The input:
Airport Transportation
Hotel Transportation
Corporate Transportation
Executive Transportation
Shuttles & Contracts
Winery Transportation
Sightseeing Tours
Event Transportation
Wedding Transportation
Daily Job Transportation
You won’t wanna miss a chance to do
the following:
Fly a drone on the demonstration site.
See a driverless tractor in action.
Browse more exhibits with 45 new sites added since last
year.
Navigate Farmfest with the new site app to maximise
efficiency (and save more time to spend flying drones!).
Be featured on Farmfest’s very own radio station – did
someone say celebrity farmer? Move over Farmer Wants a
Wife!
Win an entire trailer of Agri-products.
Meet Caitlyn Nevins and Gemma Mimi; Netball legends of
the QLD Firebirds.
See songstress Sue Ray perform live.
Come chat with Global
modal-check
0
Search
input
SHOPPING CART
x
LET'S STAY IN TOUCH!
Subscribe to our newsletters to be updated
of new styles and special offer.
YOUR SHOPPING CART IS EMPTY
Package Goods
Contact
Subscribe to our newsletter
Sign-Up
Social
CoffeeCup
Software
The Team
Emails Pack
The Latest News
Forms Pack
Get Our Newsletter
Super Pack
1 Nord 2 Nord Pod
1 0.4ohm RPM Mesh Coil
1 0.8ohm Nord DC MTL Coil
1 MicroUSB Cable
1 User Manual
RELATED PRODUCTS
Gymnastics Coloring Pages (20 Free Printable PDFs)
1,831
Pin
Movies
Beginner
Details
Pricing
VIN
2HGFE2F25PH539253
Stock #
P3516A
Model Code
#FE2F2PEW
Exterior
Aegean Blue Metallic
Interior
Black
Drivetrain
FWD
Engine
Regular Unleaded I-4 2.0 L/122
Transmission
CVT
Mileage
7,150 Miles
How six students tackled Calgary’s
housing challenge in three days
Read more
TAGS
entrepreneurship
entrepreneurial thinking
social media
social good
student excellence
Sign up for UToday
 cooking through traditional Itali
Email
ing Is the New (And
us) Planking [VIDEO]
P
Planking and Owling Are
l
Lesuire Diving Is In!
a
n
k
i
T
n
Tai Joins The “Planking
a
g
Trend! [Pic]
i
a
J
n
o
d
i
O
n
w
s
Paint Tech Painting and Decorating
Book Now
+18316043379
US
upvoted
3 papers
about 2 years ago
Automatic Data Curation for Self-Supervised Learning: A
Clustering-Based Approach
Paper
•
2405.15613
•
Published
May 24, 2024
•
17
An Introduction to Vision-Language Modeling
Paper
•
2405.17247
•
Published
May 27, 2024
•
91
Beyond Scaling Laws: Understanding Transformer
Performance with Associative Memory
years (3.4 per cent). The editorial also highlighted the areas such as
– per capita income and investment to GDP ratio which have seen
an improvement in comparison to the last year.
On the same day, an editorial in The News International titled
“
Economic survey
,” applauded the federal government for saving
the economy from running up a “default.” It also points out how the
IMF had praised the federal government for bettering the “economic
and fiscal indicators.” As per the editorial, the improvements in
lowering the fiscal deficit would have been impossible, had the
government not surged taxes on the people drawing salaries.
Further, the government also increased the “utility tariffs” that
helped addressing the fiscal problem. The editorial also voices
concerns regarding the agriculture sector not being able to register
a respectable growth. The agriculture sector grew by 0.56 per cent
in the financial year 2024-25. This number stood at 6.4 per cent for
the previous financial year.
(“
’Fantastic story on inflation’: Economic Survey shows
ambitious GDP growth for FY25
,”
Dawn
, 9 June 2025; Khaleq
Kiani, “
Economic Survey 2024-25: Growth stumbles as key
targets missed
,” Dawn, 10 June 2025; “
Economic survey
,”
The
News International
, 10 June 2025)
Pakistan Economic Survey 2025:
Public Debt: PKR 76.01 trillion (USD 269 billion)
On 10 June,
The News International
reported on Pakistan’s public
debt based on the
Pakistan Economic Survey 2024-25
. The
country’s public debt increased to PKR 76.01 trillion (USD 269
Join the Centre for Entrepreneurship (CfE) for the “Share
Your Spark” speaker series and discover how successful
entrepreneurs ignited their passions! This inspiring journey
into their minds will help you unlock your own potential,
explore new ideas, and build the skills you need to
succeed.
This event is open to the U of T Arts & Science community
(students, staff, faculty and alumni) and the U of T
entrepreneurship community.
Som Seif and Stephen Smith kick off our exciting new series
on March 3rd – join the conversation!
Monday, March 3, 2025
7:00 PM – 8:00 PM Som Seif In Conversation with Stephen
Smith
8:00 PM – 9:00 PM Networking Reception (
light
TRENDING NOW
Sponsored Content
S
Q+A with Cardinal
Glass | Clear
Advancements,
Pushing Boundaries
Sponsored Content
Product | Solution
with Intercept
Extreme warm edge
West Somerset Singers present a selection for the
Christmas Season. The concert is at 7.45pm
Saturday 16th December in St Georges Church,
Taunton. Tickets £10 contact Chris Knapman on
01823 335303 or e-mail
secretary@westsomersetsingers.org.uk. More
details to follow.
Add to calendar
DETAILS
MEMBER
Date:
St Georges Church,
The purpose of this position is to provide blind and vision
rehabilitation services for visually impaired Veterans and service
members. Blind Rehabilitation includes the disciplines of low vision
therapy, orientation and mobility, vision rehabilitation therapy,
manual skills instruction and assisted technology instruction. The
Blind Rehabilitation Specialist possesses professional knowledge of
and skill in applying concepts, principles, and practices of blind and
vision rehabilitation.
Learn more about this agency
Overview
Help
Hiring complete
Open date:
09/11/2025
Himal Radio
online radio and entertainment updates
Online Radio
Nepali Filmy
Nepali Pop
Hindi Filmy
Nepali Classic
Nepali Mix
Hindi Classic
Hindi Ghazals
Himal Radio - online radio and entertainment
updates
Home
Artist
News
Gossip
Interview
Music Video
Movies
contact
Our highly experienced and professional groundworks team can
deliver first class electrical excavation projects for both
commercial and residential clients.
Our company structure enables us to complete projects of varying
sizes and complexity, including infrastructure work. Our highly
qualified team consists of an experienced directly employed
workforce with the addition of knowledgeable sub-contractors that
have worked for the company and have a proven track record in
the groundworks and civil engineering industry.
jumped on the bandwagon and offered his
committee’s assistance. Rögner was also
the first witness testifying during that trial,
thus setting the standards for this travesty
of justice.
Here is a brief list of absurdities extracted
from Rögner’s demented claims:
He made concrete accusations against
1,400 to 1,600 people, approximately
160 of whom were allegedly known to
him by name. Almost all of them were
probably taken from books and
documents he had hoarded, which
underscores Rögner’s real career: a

To do: Within the data above, the lines from the one with "an improvement in" to the one with "lowering the fiscal" must be repeated exactly; no other line belongs in the answer.

Response for this exercise:
an improvement in comparison to the last year.
On the same day, an editorial in The News International titled
“
Economic survey
,” applauded the federal government for saving
the economy from running up a “default.” It also points out how the
IMF had praised the federal government for bettering the “economic
and fiscal indicators.” As per the editorial, the improvements in
lowering the fiscal deficit would have been impossible, had the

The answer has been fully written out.